Large strides made, but ‘a lot of work to be done’
With one in five Americans – more than 55 million people – having a disability, ministry by individuals with disabilities should not be unusual.
Eighty-four percent of people with disabilities say their faith is important to them, and nearly half of those with severe disabilities attend worship at least monthly, according to the Collaborative on Faith & Disabilities, a multi-university initiative focusing on disability, spirituality and faith communities.
A 1978 Pastoral Statement by the U.S. Catholic Bishops called for full participation of Catholics with disabilities in the celebrations and obligations of their faith. In 1985, the National Catholic Office for Persons with Disabilities (now the National Catholic Partnership on Disability) issued a two-volume resource manual for promoting inclusion at the parish and diocesan levels.
In 1998 the U.S. Catholic Bishops’ statement, “Welcome and Justice for Persons with Disabilities,” reminded Catholics that “there can be no separate church for persons with disabilities” and that they are “a single flock under the care of a single shepherd.”
Today nearly half of U.S. parishes have persons with disabilities who minister in the parish and 53 percent have parishioners with disabilities who serve in the choir, as lectors or as altar servers, according to “Disabilities in Parishes across the United States: How Parishes in the United States Accommodate and Serve People with Disabilities,” a 2016 report by Georgetown University’s Center for Applied Research in the Apostolate (CARA).
And yet, CARA concluded: “While parishes in the United States have made large strides to include people with disabilities, especially physical disabilities, there is also a lot of work to be done.”
Many parents would agree.
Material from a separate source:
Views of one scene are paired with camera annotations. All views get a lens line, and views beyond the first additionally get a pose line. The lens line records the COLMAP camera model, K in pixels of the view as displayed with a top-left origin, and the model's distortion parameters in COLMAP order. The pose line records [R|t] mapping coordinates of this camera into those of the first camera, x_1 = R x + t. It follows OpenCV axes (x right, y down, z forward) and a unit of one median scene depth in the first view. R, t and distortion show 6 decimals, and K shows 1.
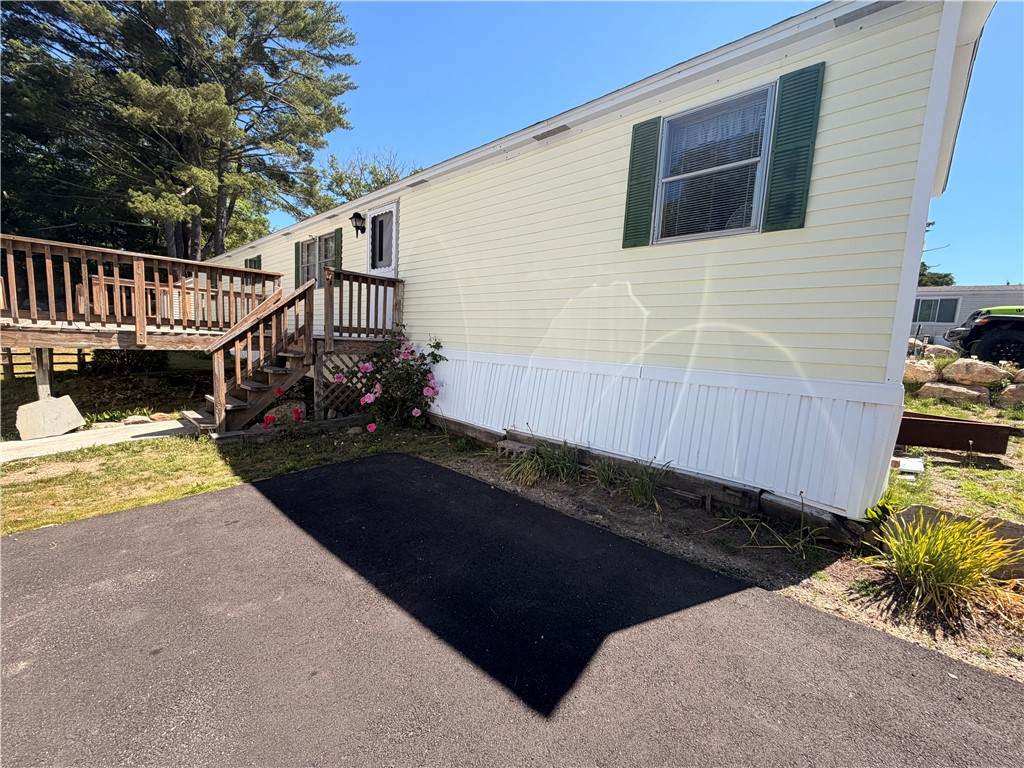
lens RADIAL K [[416.6, 0, 512.0], [0, 416.6, 384.0], [0, 0, 1]] dist [0.000986, 0.000166]
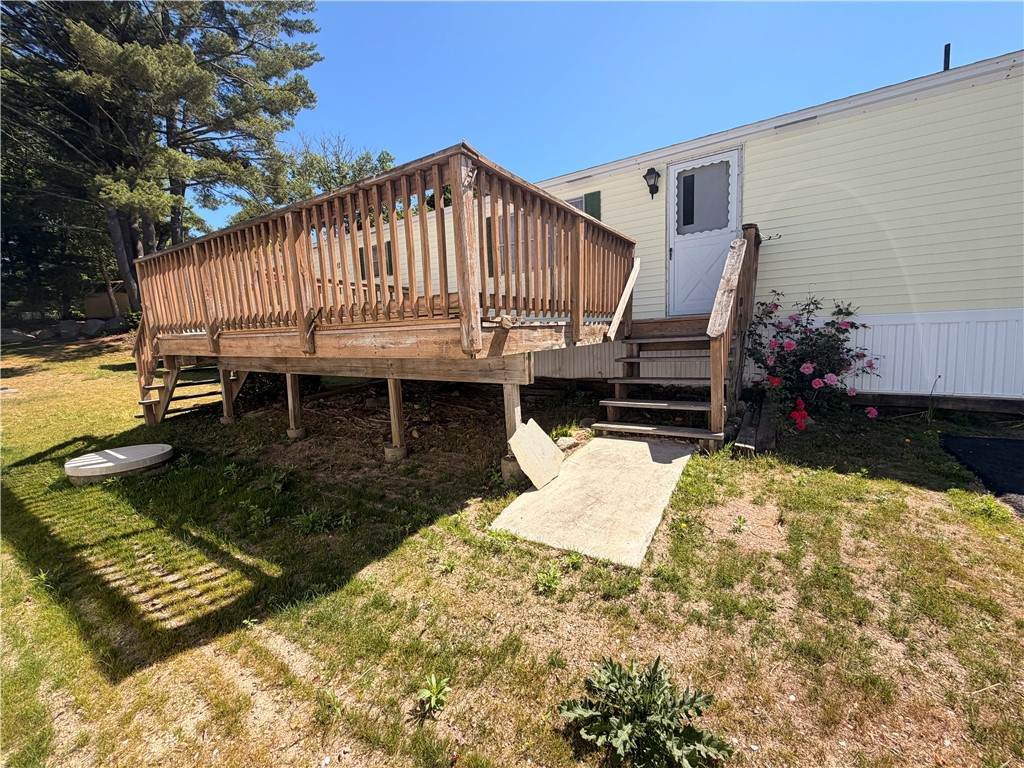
lens RADIAL K [[416.6, 0, 512.0], [0, 416.6, 384.0], [0, 0, 1]] dist [0.000986, 0.000166]
pose [[0.979057, -0.111733, 0.170187, -0.332713], [0.108618, 0.993702, 0.027532, -0.014268], [-0.172192, -0.008470, 0.985027, 0.089522]]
Nearly one-third say they have changed their place of worship because their children with disabilities were not included or welcome, the Collaborative on Faith & Disabilities reports.
‘It’s my calling from God’
Pope Francis also reinforced the message in an address Oct. 21, 2017, saying that the church community “must not lack the words and, above all, the gestures for encountering and welcoming people with disabilities. The Sunday liturgy, especially, must be able to include them, so that the encounter with the Risen Lord and with the community itself may be a source of hope and courage in the difficult journey of life.”
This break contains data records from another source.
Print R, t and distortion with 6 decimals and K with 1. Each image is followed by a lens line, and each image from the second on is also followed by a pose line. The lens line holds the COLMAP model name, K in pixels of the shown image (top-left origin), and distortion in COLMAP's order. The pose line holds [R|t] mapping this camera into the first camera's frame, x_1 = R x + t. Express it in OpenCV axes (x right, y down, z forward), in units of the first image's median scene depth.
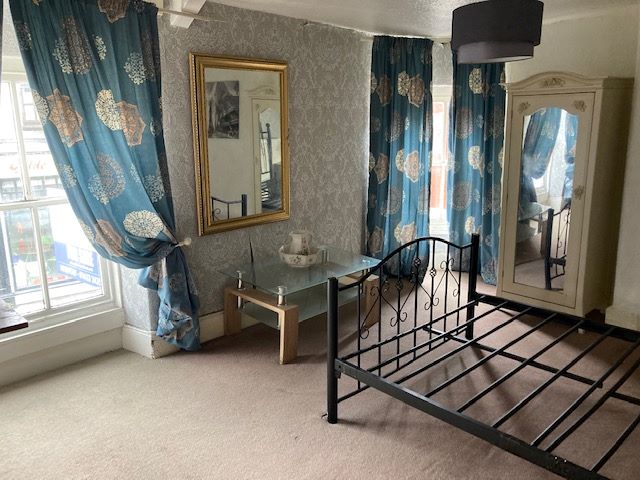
lens RADIAL K [[514.8, 0, 320.5], [0, 514.8, 222.6], [0, 0, 1]] dist [0.001839, -0.013072]
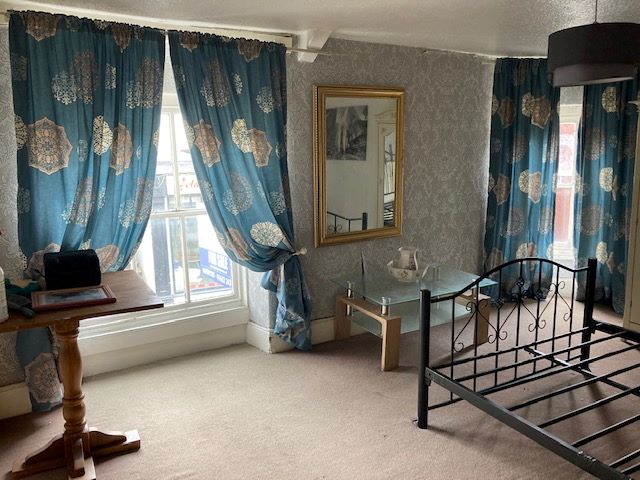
lens RADIAL K [[514.8, 0, 320.5], [0, 514.8, 222.6], [0, 0, 1]] dist [0.001839, -0.013072]
pose [[0.962622, 0.030505, -0.269124, 0.073982], [-0.041803, 0.998464, -0.036351, 0.013338], [0.267602, 0.046242, 0.962419, -0.068324]]
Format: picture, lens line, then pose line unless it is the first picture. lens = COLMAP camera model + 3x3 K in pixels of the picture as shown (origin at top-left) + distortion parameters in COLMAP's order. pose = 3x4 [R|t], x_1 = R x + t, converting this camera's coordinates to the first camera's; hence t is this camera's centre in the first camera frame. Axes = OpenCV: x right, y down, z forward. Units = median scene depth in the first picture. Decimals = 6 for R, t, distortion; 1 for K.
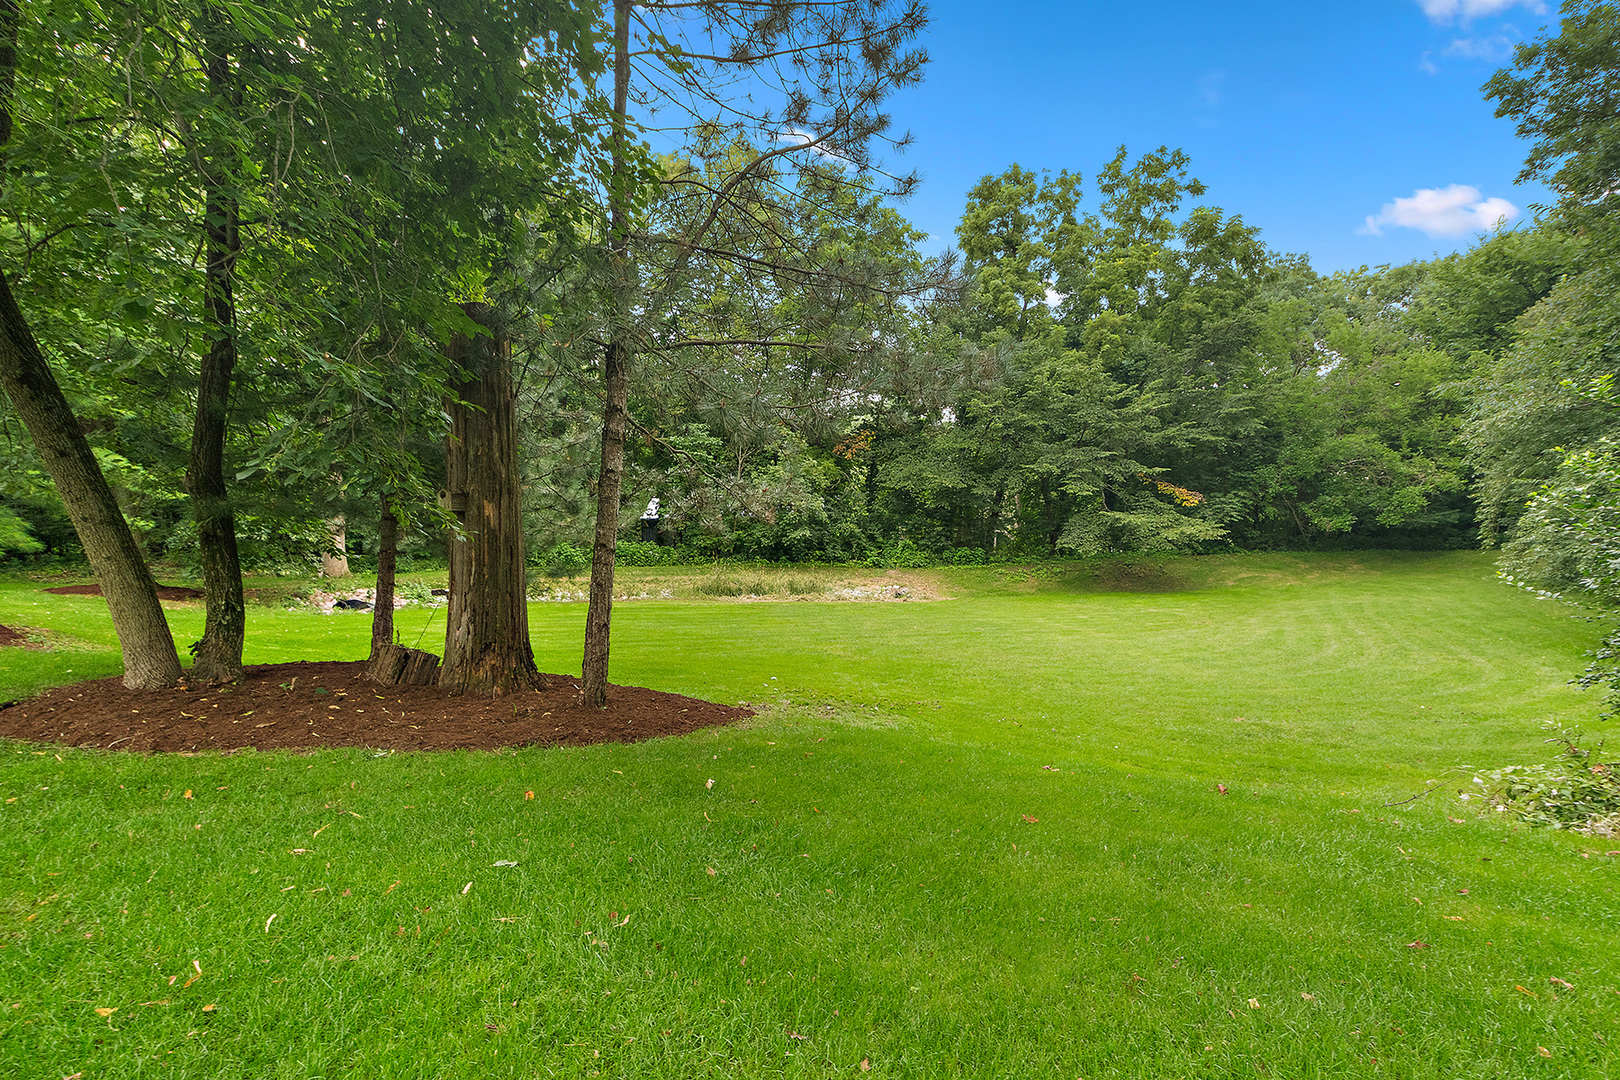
lens RADIAL K [[743.8, 0, 807.4], [0, 743.8, 577.1], [0, 0, 1]] dist [-0.015321, 0.010101]
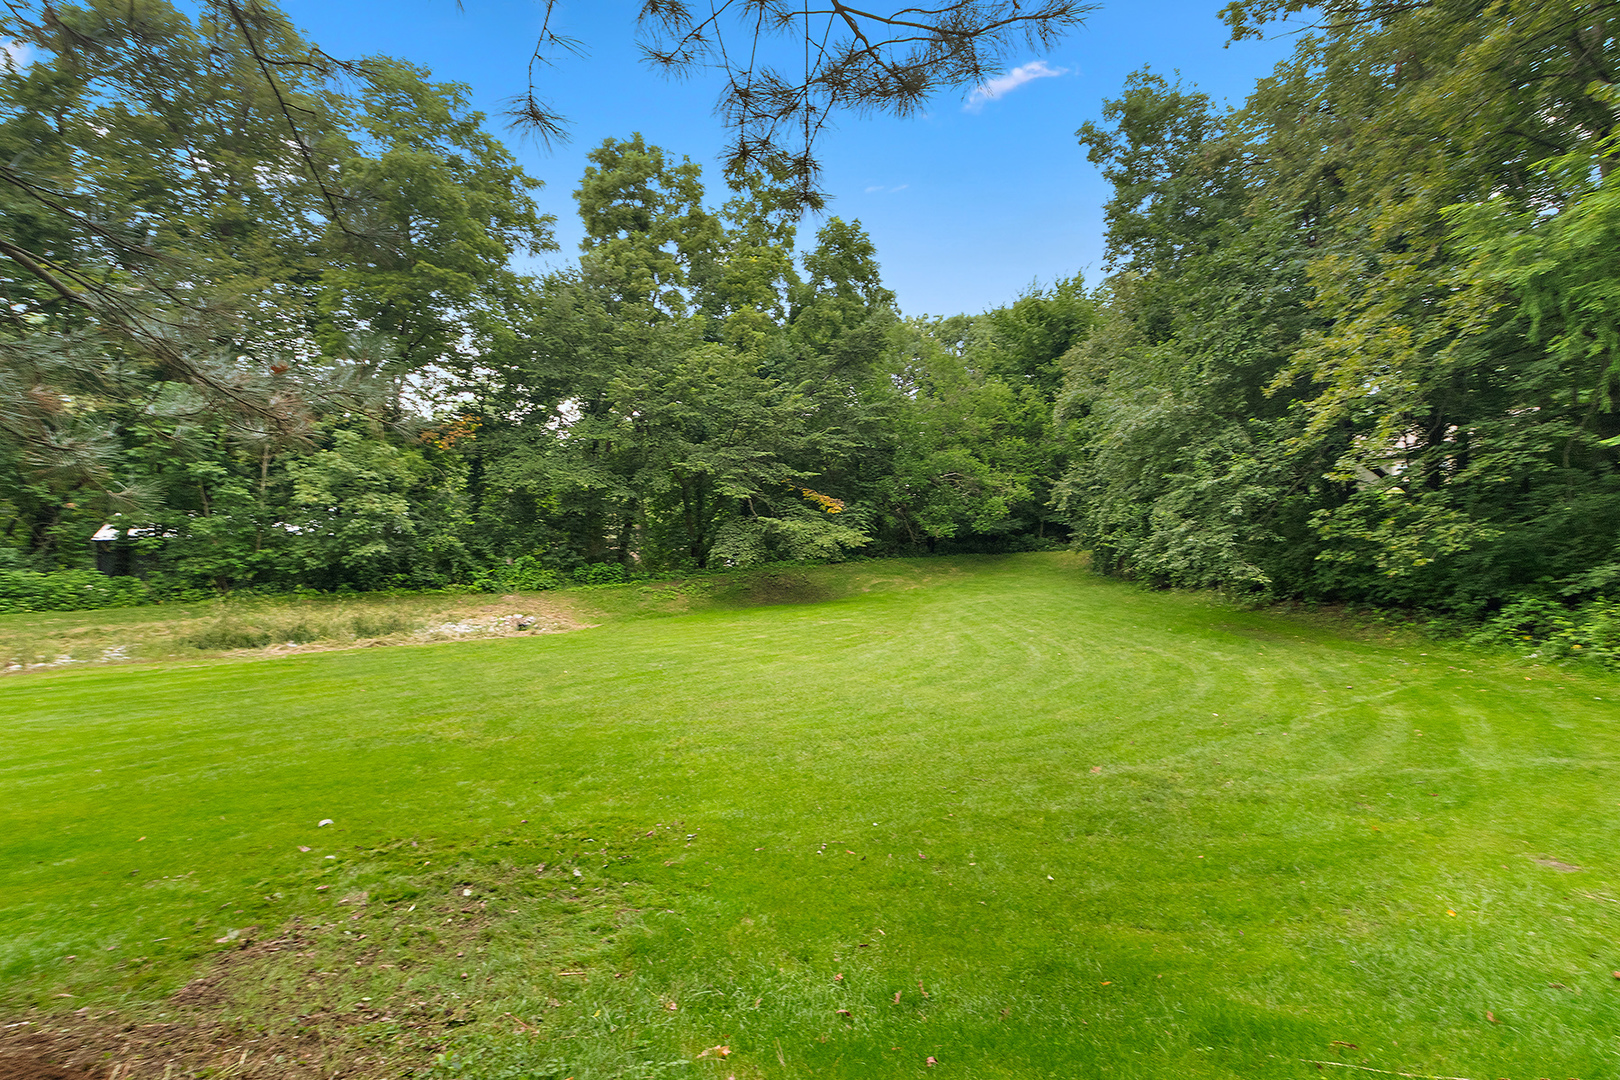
lens RADIAL K [[736.6, 0, 810.1], [0, 736.6, 544.9], [0, 0, 1]] dist [-0.002564, -0.000333]
pose [[0.861052, -0.018744, 0.508171, -0.005860], [0.055174, 0.996865, -0.056718, -0.000496], [-0.505514, 0.076875, 0.859387, 0.180524]]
Jessica Clark’s ministry shows that the words and gestures needed are often very simple, says her mother.
“It’s really not that hard,” said Joann, who gets exasperated when people question her about Jess right in front of her. They assume Jess – who has addressed international conferences and is proficient in American Sign Language – can’t understand.
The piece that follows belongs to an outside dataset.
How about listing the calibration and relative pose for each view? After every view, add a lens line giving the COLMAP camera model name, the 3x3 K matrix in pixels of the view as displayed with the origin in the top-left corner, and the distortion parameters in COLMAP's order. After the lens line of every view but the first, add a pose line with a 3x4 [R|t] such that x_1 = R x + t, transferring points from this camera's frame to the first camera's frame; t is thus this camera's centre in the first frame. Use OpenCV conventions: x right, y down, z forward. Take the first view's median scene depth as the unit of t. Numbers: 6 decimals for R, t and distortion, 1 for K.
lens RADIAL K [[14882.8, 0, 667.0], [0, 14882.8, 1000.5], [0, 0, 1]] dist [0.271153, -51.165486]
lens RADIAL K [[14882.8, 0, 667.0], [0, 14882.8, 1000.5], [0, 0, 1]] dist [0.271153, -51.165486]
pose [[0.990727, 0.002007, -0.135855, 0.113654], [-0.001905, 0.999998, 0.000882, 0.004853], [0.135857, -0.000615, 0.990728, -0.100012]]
For Jess, neither the challenges of her ministry nor the attention over it faze her. She just loves to serve, and decades of doing so have not dimmed her joy.
Altar serving allows her to give back to her church, she said after Sunday’s ceremony.
“And,” she adds, “I think it’s probably my calling from God.”
Mary E. Chollet is a parishioner of St. John Chrysostom Parish, Wallingford, Delaware County.